La visite du roi Mohamed VI à la Tunisie vu par le journal Le Monde

Le président tunisien Moncef Marzouki et le roi du Maroc Mohammed VI

Le roi du Maroc en visite dans la Tunisie révolutionnaire/Isabelle Mandraud

Première visite officielle dans le pays frondeur du monde arabe. Mohammed VI a achevé, dimanche 1er juin, un périple de trois jours en Tunisie, au cours duquel le roi du Maroc, arrivé en grande pompe avec une dizaine de ministres et 90 hommes d’affaire, a salué en terme mesuré la« nouvelle Tunisie » et l’adoption de sa « Constitution avancée ». Il aura tout de même fallu attendre plus de trois ans après le soulèvement tunisien et la chute de l’ancien régime de Zine El-Abidine Ben Ali, pour que le souverain chérifien rende la politesse à son hôte, le président tunisien Moncef Marzouki qui s’était rendu au Maroc dès février 2012, trois mois après son arrivée au palais de Carthage.

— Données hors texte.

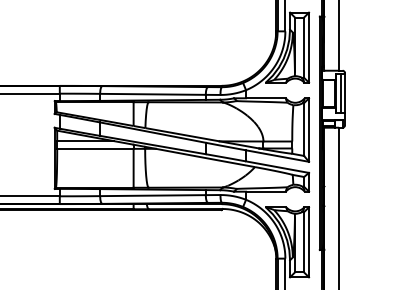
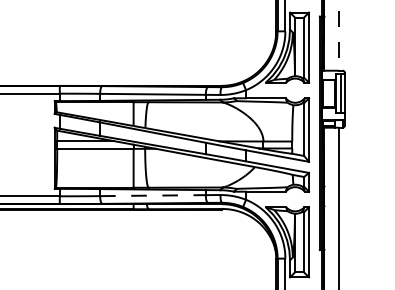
line at (339, 35): solid -> dashed
line at (152, 195): solid -> dashed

Ni les cérémonies du premier anniversaire de la révolution en janvier 2012, ni celles, en février, consacrées à la nouvelle Constitution tunisienne, n’avaient décidé Mohammed VI à faire le déplacement, malgré la présence dans les deux cas de nombreux chefs d’Etat. Bousculé lui-même en 2011 par un mouvement de contestation dit du « 20-Février », le roi avait dû réagir en réformant la Constitution marocaine, quelque peu éclipsée depuis par la version tunisienne, et en organisant des élections législatives anticipées, remportées par les islamistes du Parti de la justice et du développement. Ces étapes franchies et le calme revenu, le Maroc, depuis, n’a cessé de vanter son « modèle » opposé à la brouillonne Tunisie.

« VENGEANCE »

Un « modèle » contesté samedi par plusieurs associations tunisiennes, dont la Ligue des droits de l’homme, réunies dans une coalition civile pour la défense et la liberté d’expression. Dans un communiqué publié samedi, le collectif dénonce la « multiplication des procès contre les militants et les activistes des droits de l’homme et une dégradation inquiétante des libertés » au Maroc et réclame « la libération de dizaines de jeunes activistes du Mouvement du 20-Février encore en détention ».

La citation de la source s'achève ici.